Friday, May. 30, 1969
Music Hath Charms . . .
Twelve hours a day for nearly two months, three groups of albino rats at a Texas Tech University laboratory were given some musical entertainment. One group of newborn rat pups was exposed to selections from Mozart--The Magic Flute, Symphonies 40 and 41, the Violin Concerto No. 5. A second group audited an equivalent daily dose of Arnold Schoenberg--Pierrot Lunaire, Verkldrte Nacht and Kol Nidre, among other compositions. The third set of rats, appointed as a control, heard nothing but the whirring of a ventilation fan.
At the end of this calculated bombardment, the three colonies were granted a 15-day respite from all music. Then they entered cages which allowed them, by tripping electric circuits, to opt either for Mozart or Schoenberg --in both cases, compositions they had not heard before--or to listen to nothing but the fan.
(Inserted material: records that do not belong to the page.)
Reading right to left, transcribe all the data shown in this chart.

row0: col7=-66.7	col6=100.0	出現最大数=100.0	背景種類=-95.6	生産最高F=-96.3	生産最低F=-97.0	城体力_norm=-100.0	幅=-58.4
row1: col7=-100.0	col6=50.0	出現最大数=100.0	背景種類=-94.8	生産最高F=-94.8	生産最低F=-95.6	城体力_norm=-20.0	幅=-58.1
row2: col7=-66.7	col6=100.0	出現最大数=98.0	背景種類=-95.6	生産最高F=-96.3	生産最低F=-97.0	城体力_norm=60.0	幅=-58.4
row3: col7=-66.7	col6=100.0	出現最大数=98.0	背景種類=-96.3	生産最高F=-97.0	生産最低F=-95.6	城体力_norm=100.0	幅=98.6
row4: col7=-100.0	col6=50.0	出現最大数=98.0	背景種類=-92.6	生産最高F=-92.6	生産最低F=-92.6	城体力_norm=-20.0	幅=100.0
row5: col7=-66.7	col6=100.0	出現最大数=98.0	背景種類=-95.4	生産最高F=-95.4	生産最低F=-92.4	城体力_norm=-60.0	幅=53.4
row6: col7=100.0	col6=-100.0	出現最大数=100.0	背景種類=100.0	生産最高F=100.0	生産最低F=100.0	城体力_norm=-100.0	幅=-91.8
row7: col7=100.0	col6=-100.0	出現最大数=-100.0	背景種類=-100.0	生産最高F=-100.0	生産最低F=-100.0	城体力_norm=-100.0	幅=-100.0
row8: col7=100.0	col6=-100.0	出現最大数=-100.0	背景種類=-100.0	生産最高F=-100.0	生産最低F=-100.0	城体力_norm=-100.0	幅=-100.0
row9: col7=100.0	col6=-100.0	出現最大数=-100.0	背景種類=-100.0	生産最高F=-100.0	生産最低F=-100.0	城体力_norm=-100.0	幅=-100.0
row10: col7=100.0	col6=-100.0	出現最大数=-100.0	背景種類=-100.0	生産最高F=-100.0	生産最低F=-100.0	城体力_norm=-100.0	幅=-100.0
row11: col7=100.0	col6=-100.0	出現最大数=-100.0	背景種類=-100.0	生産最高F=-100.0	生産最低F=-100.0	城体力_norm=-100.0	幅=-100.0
The results should be encouraging to Mozart buffs. The rats exposed to his music during their compulsory concerts overwhelmingly tuned in on him. The group indoctrinated by Schoenberg split almost evenly between him and Mozart--as did the control group, which was unfamiliar with both composers.
The purpose of this peculiar experiment, which was arranged by Psychologists Henry A. Cross Jr., Charles G. Halcomb and William W. Matter, was not to prove how terrible atonalism is, but to see whether animals that seldom make much noise themselves could respond to the arranged sounds that humans know as music. Cross, who happens to prefer Mozart himself, has an explanation of why the rats agreed with his musical tastes. Schoenberg, the father of serial music, wrote works of extraordinarily complex harmonies and rhythms; in behaviorist jargon, his music is dense with "information bits." Mozart used the traditional chromatic scale and a regular, readily identifiable beat. To a novice listener, and perhaps to a rat as well, Schoenberg may sound too cacophonic. Mozart might appeal to rats by the power of repetition, says Cross, as they gained an appreciative familiarity with his regular and repeated cadences.
Cross's colleague, Halcomb, who is currently bombarding the ears of a creature with a more advanced auditory system, the guinea pig, with assorted sounds, eventually hopes to apply to man what he has learned from his music-loving rats. It may be possible, he argues, that the human infant is susceptible to far more sophisticated instruction than it ordinarily gets during its first months and years. If exposure can teach a baby rat, which to some scientists is not a very reliable creature for experimentation (TIME, Feb. 21), to discriminate between Mozart and Schoenberg, who can say what marvelous stuff can be dinned, just after birth, into the infinitely more malleable human brain?